I am pleased to share with you the innovations which have emerged for congregational engagement related to the mission of HHS specifically, and as a case study on the potential for RCE to build capacity among congregations for partnership with a wide spectrum of issues in all federal departments. This includes extending the outcomes of partnership between these departments and the White House Center on Faith Based and Neighborhood Organizations.
The “experiment” which began eight years ago, has now fully structured “Regional Clergy Engagement” and established the framework for links between the clergy and congregation as the core base of the Religion Sector and the other community sectors: government, education, human services and business.
The capacity of what can be accomplished based on these innovations, on a regional basis throughout the nation, has been confirmed through the initial projects and consultations on both coasts, with the Mayor’s Office in Riverside, CA and the Department of Senior Services of Westchester County, NY. Furthermore, the components and methodology have application by HHS and any other civic sectors’ entities in areas where “Regional Clergy Engagement” has not been implemented. We know the mode for engaging 400 organized clergy colleagues and we, the clergy and civic leaders, have seen what can be accomplished.

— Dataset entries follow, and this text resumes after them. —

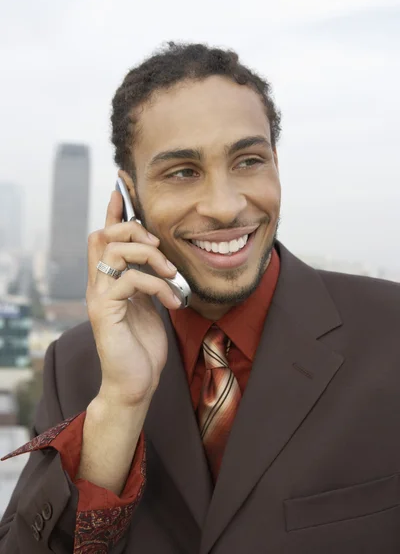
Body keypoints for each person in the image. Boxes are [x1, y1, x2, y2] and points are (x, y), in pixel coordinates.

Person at [1, 42, 399, 554]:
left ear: (275, 164)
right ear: (130, 195)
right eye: (183, 171)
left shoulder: (391, 333)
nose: (225, 206)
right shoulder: (76, 366)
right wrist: (121, 405)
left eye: (248, 161)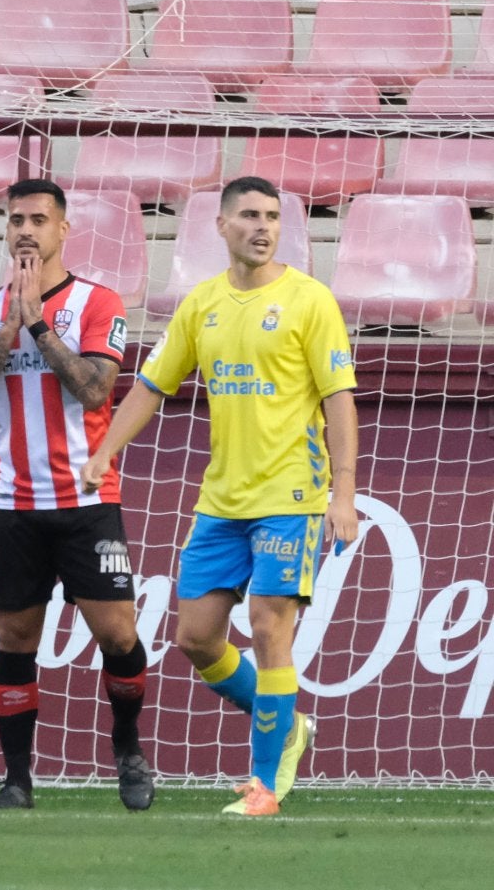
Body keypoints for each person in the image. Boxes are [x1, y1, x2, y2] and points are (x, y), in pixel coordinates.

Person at [83, 175, 358, 817]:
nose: (263, 227)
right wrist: (105, 451)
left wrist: (342, 493)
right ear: (222, 225)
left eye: (273, 217)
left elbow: (340, 400)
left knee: (269, 626)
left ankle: (265, 785)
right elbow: (152, 385)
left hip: (292, 493)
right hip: (222, 501)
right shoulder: (201, 304)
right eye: (250, 216)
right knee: (197, 638)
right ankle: (287, 726)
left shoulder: (310, 300)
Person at [0, 178, 155, 813]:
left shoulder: (98, 302)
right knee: (14, 637)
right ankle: (16, 779)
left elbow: (96, 392)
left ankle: (127, 752)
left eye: (39, 219)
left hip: (85, 499)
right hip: (11, 501)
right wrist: (8, 331)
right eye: (15, 220)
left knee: (118, 635)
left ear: (64, 230)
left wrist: (37, 323)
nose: (26, 230)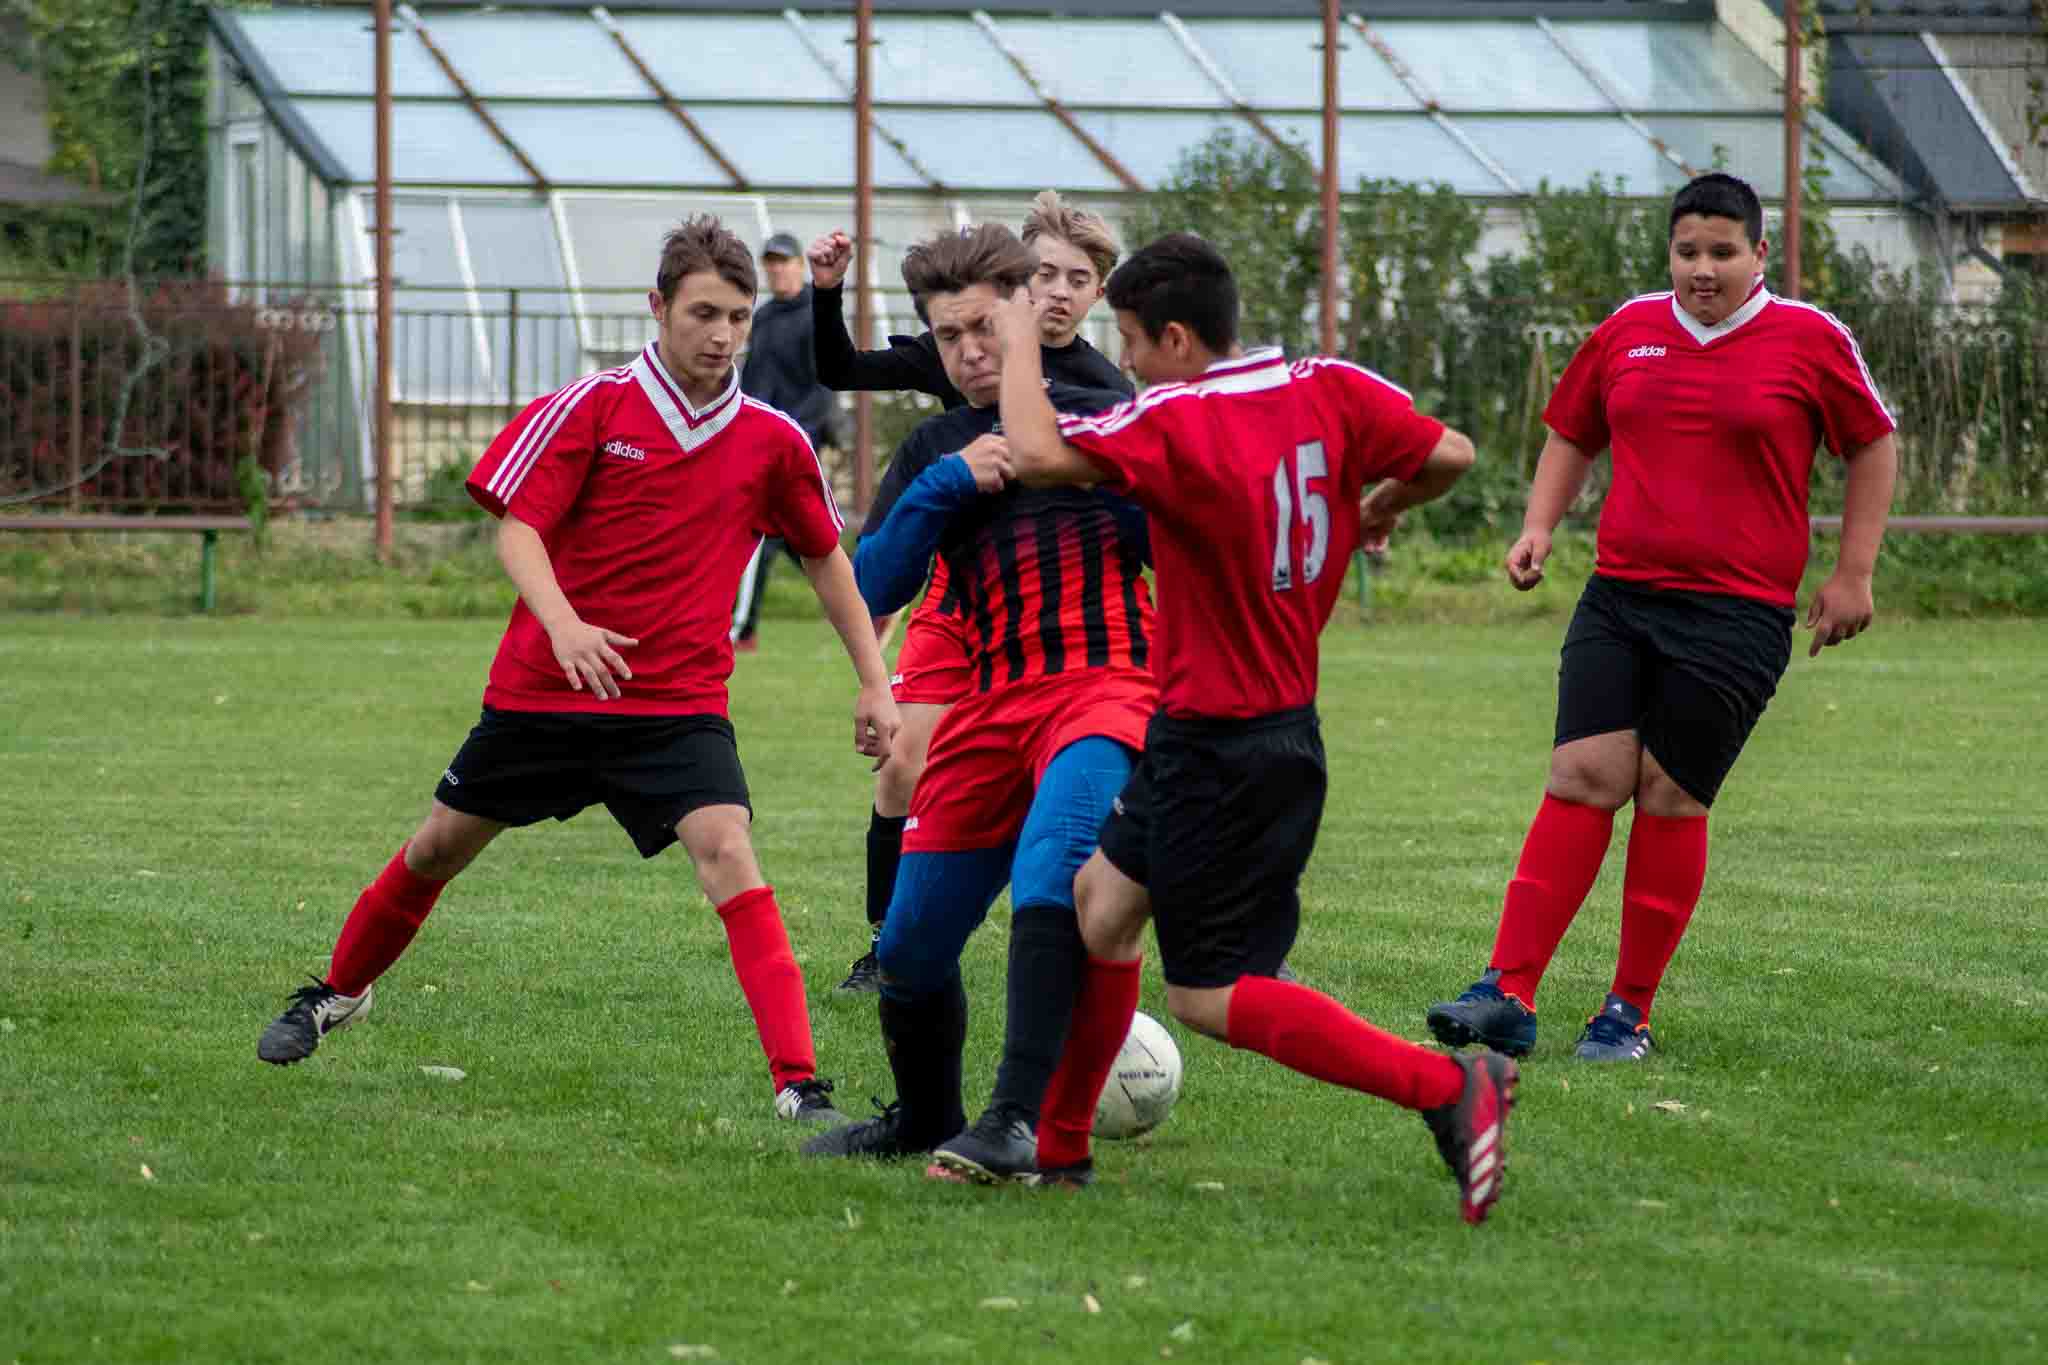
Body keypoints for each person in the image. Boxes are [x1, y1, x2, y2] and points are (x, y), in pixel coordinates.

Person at [256, 216, 902, 1127]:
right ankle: (338, 991)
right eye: (703, 313)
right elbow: (516, 526)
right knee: (438, 845)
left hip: (676, 707)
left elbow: (827, 556)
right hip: (544, 692)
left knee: (729, 852)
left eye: (738, 317)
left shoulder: (773, 440)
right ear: (657, 308)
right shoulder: (592, 408)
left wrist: (875, 679)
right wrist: (563, 626)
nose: (721, 336)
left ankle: (798, 1084)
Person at [978, 232, 1517, 1225]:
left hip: (1223, 751)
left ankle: (1447, 1091)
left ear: (1176, 337)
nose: (1128, 363)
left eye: (1132, 341)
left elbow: (1038, 452)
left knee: (1208, 997)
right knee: (1098, 906)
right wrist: (1384, 501)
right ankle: (1059, 1154)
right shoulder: (1331, 386)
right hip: (1240, 730)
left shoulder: (1180, 414)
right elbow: (1451, 453)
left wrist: (1018, 340)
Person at [1423, 171, 1897, 1064]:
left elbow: (1873, 440)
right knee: (1580, 775)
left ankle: (1625, 1012)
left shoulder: (1808, 339)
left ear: (1761, 254)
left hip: (1738, 613)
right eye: (1688, 252)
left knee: (1669, 794)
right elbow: (1573, 429)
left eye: (1723, 252)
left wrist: (1853, 573)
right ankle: (1508, 993)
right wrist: (1537, 526)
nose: (1703, 269)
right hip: (1621, 596)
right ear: (1669, 254)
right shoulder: (1630, 329)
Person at [798, 223, 1151, 1179]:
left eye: (984, 328)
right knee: (909, 946)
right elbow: (868, 586)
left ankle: (1015, 1121)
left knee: (1053, 879)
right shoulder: (937, 445)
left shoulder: (1106, 413)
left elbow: (1175, 532)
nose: (969, 353)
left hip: (1104, 690)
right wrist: (949, 484)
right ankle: (924, 1114)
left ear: (1029, 311)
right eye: (948, 337)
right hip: (989, 710)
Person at [732, 231, 844, 654]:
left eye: (784, 261)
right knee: (801, 534)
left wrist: (806, 435)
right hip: (760, 440)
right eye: (771, 263)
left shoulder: (816, 313)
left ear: (800, 264)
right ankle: (863, 595)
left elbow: (824, 382)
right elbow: (754, 382)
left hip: (798, 439)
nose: (777, 269)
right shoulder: (762, 318)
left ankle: (741, 630)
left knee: (762, 530)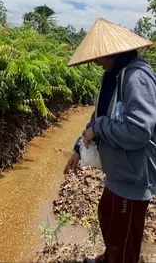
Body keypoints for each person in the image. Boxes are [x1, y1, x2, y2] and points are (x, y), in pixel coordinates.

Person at [64, 18, 156, 263]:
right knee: (107, 215)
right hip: (118, 171)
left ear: (115, 53)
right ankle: (108, 258)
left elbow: (138, 130)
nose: (97, 62)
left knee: (124, 237)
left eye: (100, 57)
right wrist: (77, 148)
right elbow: (98, 116)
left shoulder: (136, 78)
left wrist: (99, 127)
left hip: (133, 173)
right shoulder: (115, 76)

Selected from a legislator briefing…
In my conversations with a Director at HHS, I was asked to provide a model “Congregational Certificate” as it would relate to Michelle Obama’s “Let’s Move.” I was asked to follow up with the HHS Region IX Director at that time. In subsequent meetings, I provided a design of a plan which would utilize the “Regional Clergy Engagement” components and methodology including the “Certificate” and “Tracking System” to establish a Peninsula based pilot as the centerpiece for an HHS state-wide congregation based initiative.
We are confident of the impact that would result from the combined engagement of a regional cadre of congregations and the prestige of HHS. The value of this “Certificate” process would be advanced through personal endorsement of the clergy of every faith with their denominational colleagues at the state and national level, proud of the role of their congregations in initiating this landmark accomplishment.
I recently heard Michelle Obama in a TV interview express her commitment to “Let’s Move” initiatives which will have a concrete impact. I can only imagine the impact of a letter from Michelle Obama, personally addressed to Peninsula clergy, and her signature on each Certificate earned by a congregation. This capacity to achieve neighborhood by neighborhood engagement on her part would engage their partnership, directly mobilizing individuals in congregations and those they impact throughout the community. The result – a concrete initiative in which clergy and congregations model for their denominational counterparts a county by county impact statewide.
This HHS statement, issued in conjunction with a proposal for CPPW projects (Communities Putting Prevention to Work), clearly reflects an awareness of the need for an innovative capacity for personal constituent engagement. The references in this statement is actually epitomized by the status of these clergy and congregation in the neighborhoods of every local community across the county.